Swindon Academy Downunder
Morfuni said the setting up of the Australian academy showed he was in it for the long haul. “We’re setting it up as a joint venture with Nepean FC [in western Sydney]. We’re going to pay for two kids every year to go to England – I’m thinking January, the middle of winter, to understand and experience football in England and how hard it is to be a proper footballer there. It’ll be summer holidays and they’ll go from 35 degrees to minus two with a 3.30 sunset. “People see your work ethic your mental strength – and football in England is tough. I don’t think people realise how tough it is. The climate, and the different edge to being a footballer, but if you make it, you make it big.”

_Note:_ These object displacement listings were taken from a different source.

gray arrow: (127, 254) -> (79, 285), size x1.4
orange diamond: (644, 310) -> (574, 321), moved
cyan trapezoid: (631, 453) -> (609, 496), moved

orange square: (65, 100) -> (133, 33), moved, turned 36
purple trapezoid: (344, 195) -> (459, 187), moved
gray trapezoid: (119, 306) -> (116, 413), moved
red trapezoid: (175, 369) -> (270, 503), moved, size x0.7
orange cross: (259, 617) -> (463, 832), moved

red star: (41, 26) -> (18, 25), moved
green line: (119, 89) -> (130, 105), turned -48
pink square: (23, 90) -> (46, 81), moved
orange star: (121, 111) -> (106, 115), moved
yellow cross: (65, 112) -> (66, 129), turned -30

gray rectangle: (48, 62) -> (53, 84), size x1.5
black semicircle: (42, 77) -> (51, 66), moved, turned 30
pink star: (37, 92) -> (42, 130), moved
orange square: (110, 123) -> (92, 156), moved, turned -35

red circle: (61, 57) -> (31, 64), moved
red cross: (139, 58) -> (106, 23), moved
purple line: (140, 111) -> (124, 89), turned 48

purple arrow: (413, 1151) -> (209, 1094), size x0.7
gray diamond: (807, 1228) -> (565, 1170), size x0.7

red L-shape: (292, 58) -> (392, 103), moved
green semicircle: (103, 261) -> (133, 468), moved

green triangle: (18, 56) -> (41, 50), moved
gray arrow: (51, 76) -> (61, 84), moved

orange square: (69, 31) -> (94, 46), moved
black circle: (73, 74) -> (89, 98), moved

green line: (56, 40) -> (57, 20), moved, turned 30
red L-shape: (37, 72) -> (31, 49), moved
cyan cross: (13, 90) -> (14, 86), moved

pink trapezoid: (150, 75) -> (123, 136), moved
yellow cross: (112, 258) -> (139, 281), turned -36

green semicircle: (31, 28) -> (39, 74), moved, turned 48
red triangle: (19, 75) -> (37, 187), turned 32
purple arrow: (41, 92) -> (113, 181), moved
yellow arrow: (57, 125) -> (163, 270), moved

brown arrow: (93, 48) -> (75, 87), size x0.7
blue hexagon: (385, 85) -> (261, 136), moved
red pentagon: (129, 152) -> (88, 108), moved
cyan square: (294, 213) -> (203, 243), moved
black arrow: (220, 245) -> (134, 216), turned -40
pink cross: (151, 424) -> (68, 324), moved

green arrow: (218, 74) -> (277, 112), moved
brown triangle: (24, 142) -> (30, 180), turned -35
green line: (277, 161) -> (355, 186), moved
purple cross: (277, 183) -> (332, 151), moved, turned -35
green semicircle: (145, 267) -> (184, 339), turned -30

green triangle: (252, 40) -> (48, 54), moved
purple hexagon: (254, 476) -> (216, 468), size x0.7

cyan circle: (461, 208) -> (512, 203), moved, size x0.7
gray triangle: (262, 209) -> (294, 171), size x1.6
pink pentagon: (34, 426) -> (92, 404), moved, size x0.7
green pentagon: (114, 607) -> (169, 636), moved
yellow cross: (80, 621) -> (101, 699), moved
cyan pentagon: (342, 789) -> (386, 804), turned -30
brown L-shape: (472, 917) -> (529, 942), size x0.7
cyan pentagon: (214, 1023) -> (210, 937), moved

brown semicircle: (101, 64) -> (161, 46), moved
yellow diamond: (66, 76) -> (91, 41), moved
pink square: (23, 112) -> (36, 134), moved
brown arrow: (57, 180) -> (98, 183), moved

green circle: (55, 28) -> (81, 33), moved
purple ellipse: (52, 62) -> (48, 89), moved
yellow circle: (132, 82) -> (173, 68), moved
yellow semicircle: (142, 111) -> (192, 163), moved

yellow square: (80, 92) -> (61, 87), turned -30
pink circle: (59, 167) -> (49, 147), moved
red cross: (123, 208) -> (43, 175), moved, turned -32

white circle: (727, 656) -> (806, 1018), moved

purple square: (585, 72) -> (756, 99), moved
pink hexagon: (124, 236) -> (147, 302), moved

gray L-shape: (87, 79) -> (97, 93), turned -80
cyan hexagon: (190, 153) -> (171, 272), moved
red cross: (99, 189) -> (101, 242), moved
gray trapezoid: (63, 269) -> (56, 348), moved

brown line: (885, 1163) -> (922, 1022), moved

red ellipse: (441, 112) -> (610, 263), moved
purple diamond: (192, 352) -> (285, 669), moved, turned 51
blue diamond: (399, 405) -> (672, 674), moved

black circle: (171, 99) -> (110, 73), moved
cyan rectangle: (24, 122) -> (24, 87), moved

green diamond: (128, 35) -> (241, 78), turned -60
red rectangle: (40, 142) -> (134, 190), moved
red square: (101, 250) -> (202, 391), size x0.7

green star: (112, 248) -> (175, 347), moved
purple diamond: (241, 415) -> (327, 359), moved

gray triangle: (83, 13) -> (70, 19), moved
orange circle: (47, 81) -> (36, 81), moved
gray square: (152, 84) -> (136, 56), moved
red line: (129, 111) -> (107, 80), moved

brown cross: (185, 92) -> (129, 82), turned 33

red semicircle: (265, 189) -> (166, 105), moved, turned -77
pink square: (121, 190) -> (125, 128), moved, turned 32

Fourth-tier Swindon Town FC will join the likes of Liverpool, Chelsea, Tottenham Hotspurs and Juventus as clubs with Australian academies.
Morfuni already has his plumbing business staff talking to clubs in Melbourne, Brisbane and Adelaide about setting up similar academies there.
He cites the recent Beckham documentary on Netflix as demonstrating how mentally tough you have to be to make it in the UK. “When the whole country was against him. It was brutal. As he said ‘I don’t give up that easy’. The more they abused him, the harder he worked, and he went from villain to hero. That’s why he was a superstar.”
Morfuni cites his embracing of the Swindon women’s team as one of the highlights of his time at the club.
“When I started here, I said, ‘Have we got a women’s team?’ ‘Yeah, but it’s not really part of Swindon.’ ‘Explain that to me?’ ‘They pay us to play with our logo.’ I go, ‘Why?’ ‘That’s how it works.’ ‘What about the kit?’ ‘They’ve got four-year-old kit.’ ‘Well, from now on, they’re not going to pay us. We’re going to pay them. We’ll get them a new coach. And we’re going to buy new kit for them.’
“I won’t tell you how much it all cost, but it wasn’t much.”
The women’s team was still not a viable economic proposition, he said, not having cracked 1000 people through the turnstiles. “But women’s football is going to be huge. We saw it hear at the World Cup. It’s going to be so big it’s not funny and the women are getting better and better. I’m backing it 150%.”